Pitfall 5: Too Aggressive Rollout
Problem: Updating many instances simultaneously increases risk if new version has issues.
Solution:
- Start with conservative maxSurge and maxUnavailable
- Use progressive delivery (canary) for high-risk changes
- Implement automatic rollback based on metrics
When NOT to Use Rolling Updates
Rolling updates aren’t always the right choice:
Use Blue-Green Instead When:
- Database migrations are complex: Can’t easily make backward-compatible changes
- Need instant rollback: Blue-green offers near-instantaneous rollback by switching traffic
- Testing new infrastructure: Want to validate entire new stack before switching
Use Canary Instead When:
- High-risk changes: Want to test with small percentage of users first
- Need gradual exposure: Progressive rollout based on metrics
- A/B testing features: Want controlled comparison between versions
Use Recreate Strategy When:
- Breaking changes: New and old versions absolutely cannot coexist
- Resource constrained: Can’t afford any temporary surge in resource usage
- Development/staging environments: Downtime is acceptable
Monitoring and Validation
Successful rolling updates require robust monitoring:
Pre-Deployment Checks
# Verify image exists
docker pull myapp:v2
# Check resource quotas
kubectl describe quota
# Verify configuration
kubectl diff -f deployment.yaml
During Deployment
# Watch rollout status
kubectl rollout status deployment/web-app
# Monitor pod events
kubectl get events --watch
# Check logs of new pods
kubectl logs -f deployment/web-app
Post-Deployment Validation
- Run smoke tests against production
- Verify metrics dashboards (Grafana, Datadog, etc.)

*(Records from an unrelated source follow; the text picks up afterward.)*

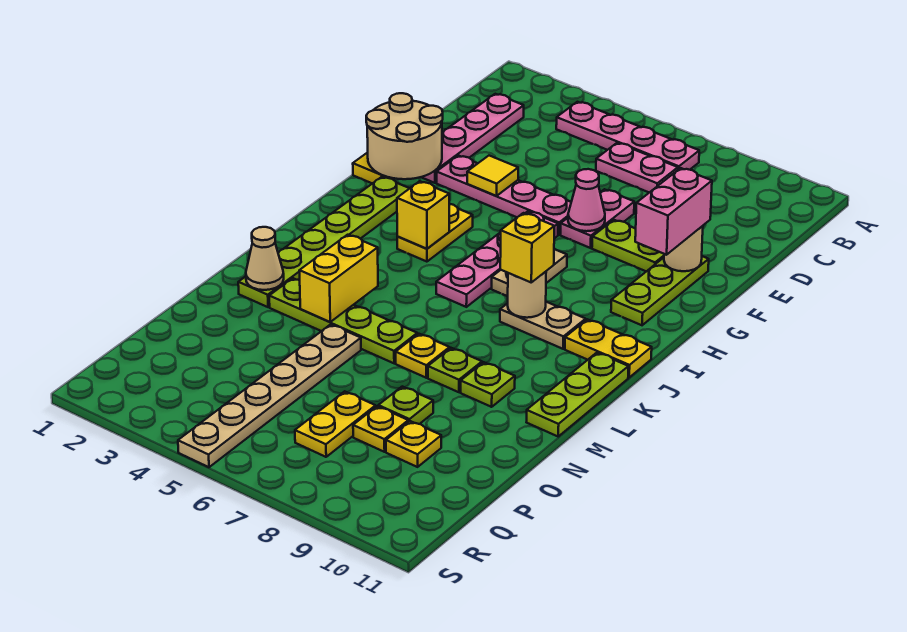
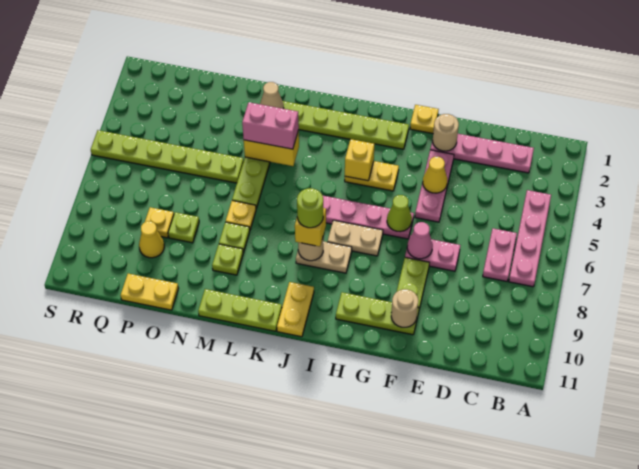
tan 2x2 round brick [366,93,443,179] -> tan 1x1 round brick [433,114,459,151]
pink 1x4 plate [437,155,571,235] -> pink 1x3 plate [415,150,454,222]
yellow 1x1 tile [467,156,518,196] -> yellow 1x1 cone [423,157,447,193]
pink 1x2 brick [635,168,712,255] -> pink 1x2 brick moved to [242,102,299,149]
none -> lime 1x1 cone [387,195,412,232]
tan 1x2 plate [500,302,586,349] -> tan 1x2 plate turned to [296,241,352,273]
none -> lime 1x1 round brick [297,188,323,228]
tan 1x6 plate [178,324,361,467] -> lime 1x6 plate [91,130,244,183]
yellow 1x2 plate [295,391,376,457] -> yellow 1x2 plate moved to [121,274,179,310]
yellow 1x1 plate [386,421,441,467] -> yellow 1x1 cone [139,221,164,258]

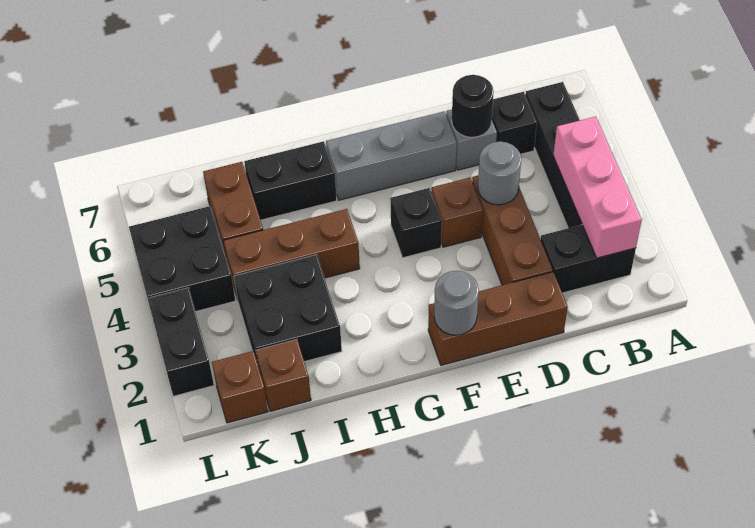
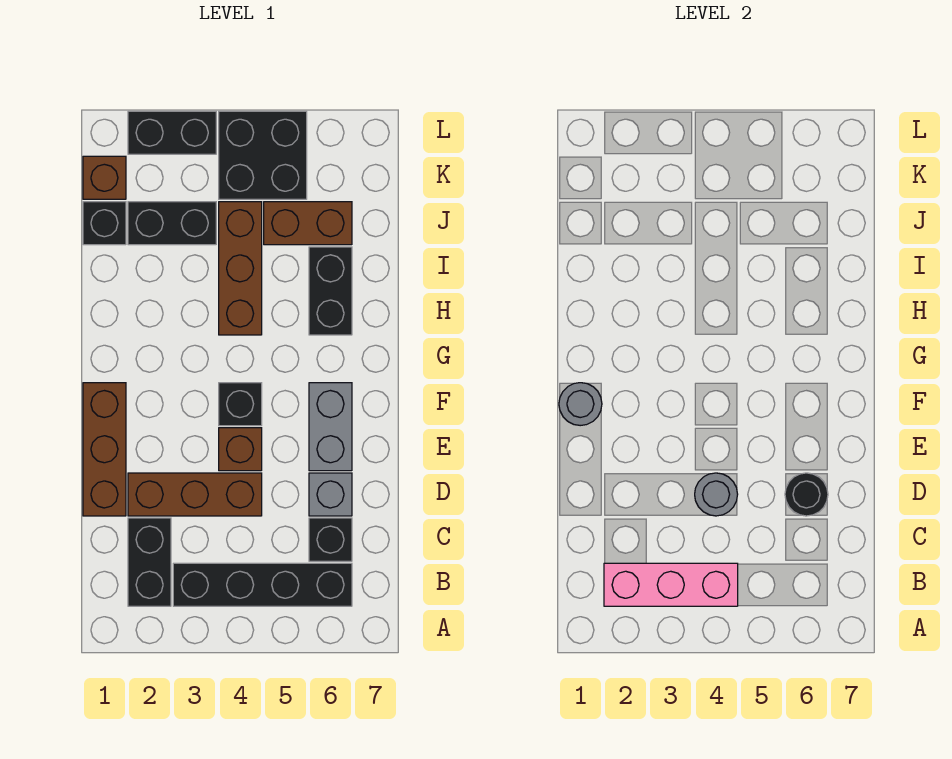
grey 1x3 brick [326,111,457,200] -> grey 1x2 brick [309,383,352,471]
black 2x2 brick [234,255,342,363] -> black 1x2 brick [128,202,216,245]
brown 1x1 brick [256,339,311,411] -> black 1x1 brick [83,202,126,245]

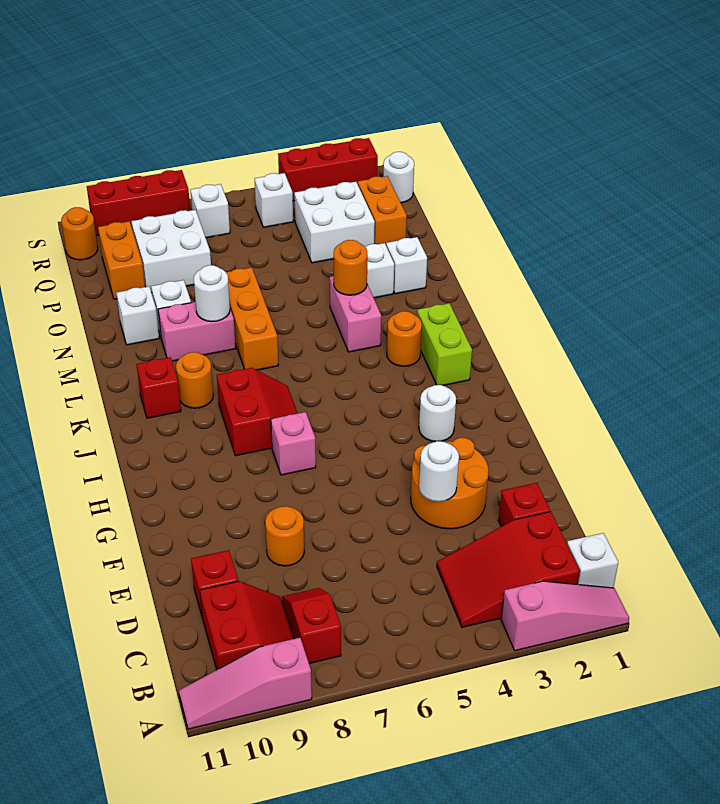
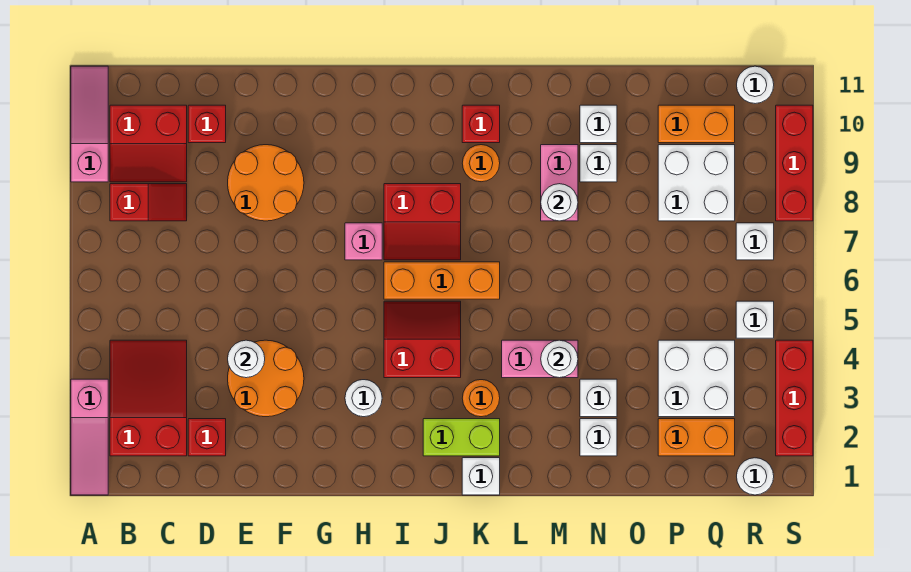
white 1x1 brick [567,533,618,588] -> white 1x1 brick moved to [462,458,500,495]
orange 1x1 round brick [265,506,304,566] -> orange 2x2 round brick [228,145,304,221]
none -> red 2x2 slope [384,301,461,378]
orange 1x3 brick [226,268,278,370] -> orange 1x3 brick moved to [384,262,500,299]
orange 1x1 round brick [334,240,367,295] -> white 1x1 round brick [541,340,578,378]
orange 1x1 round brick [61,207,98,260] -> white 1x1 round brick [737,66,774,104]

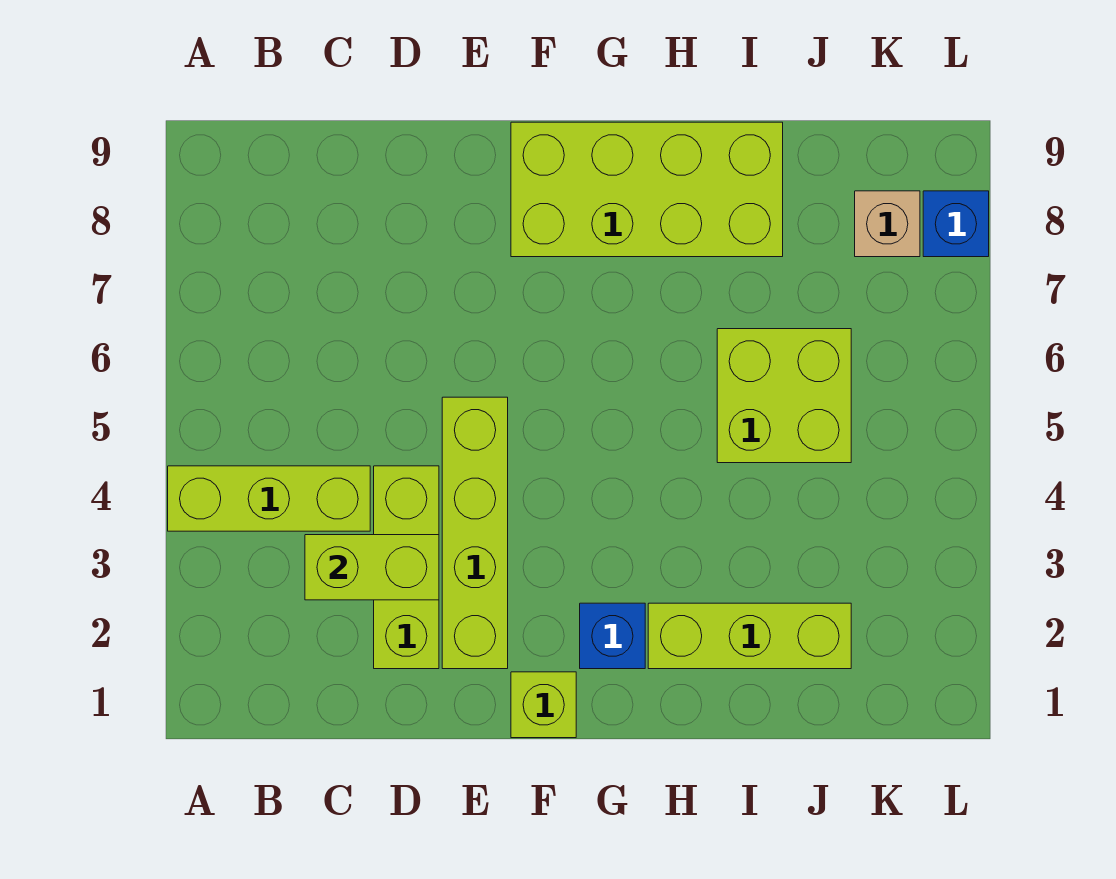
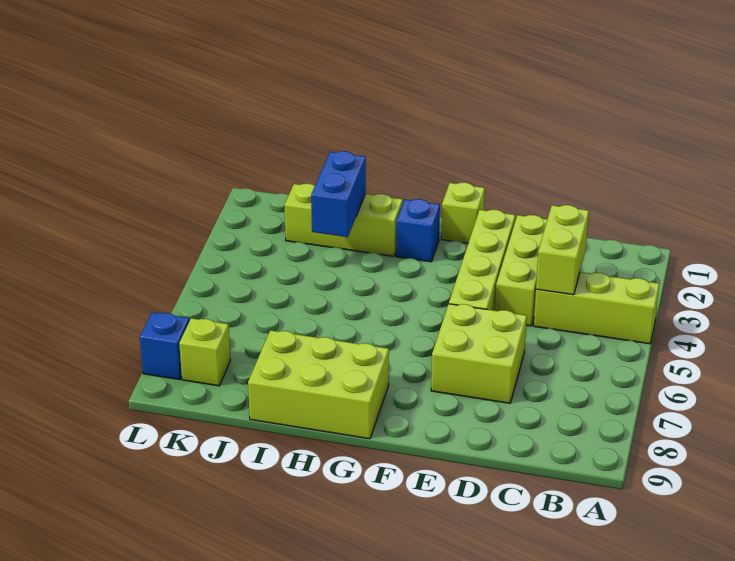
lime 1x2 brick [305,535,439,600] -> lime 1x2 brick turned to [536,205,589,295]
lime 2x4 brick [511,122,783,257] -> lime 2x3 brick [248,330,389,439]
none -> blue 1x2 brick [311,151,366,237]
lime 2x2 brick [717,329,851,463] -> lime 2x2 brick moved to [431,304,527,403]
tan 1x1 brick [855,191,920,257] -> lime 1x1 brick [179,318,230,386]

- Check error tracking (Sentry, Rollbar, etc.)
- Monitor SLA metrics (uptime, latency, error rate)
Real-World Example: Updating a Production API
Let’s walk through a real scenario:
Context: API serving 1000 req/sec, 10 instances, need to deploy security patch
Deployment configuration:
replicas: 10
rollingUpdate:
maxSurge: 2 # Can temporarily have 12 instances
maxUnavailable: 0 # Never drop below 10 instances
Timeline:
- T+0s: Deployment starts, creates 2 new pods (v2)
- T+15s: New pods pass health checks, join load balancer
- T+16s: Terminate 2 old pods, create 2 more new pods
- T+31s: Next 2 v2 pods ready, 2 more v1 pods terminated
- T+90s: All 10 instances updated, 2 surge pods terminated
Result: Update completed in 90 seconds with zero dropped requests.
Key success factors:
- Fast health checks (5s interval)
- Proper readiness probe (waited for DB connections)
- Sufficient surge capacity (20% overhead acceptable)
- Application graceful shutdown (30s drain time)
Conclusion
Rolling updates represent a mature, battle-tested approach to zero-downtime deployments. They’re not magic—they require careful configuration, robust health checks, and monitoring—but when implemented correctly, they enable teams to deploy with confidence.
The key takeaways:
- Health checks are non-negotiable: Invest time in making them accurate
- Understand your parameters: maxSurge and maxUnavailable control everything
- Plan for the worst: Implement graceful shutdown and connection draining
- Monitor actively: Deployments should be observable events, not black boxes
- Know the alternatives: Rolling updates aren’t always the right choice
In production, the ability to update systems without downtime isn’t just a nice-to-have—it’s table stakes. Master rolling updates, and you’ll have a deployment strategy that scales from small services to massive distributed systems.
Now go forth and deploy fearlessly. Your users won’t even notice.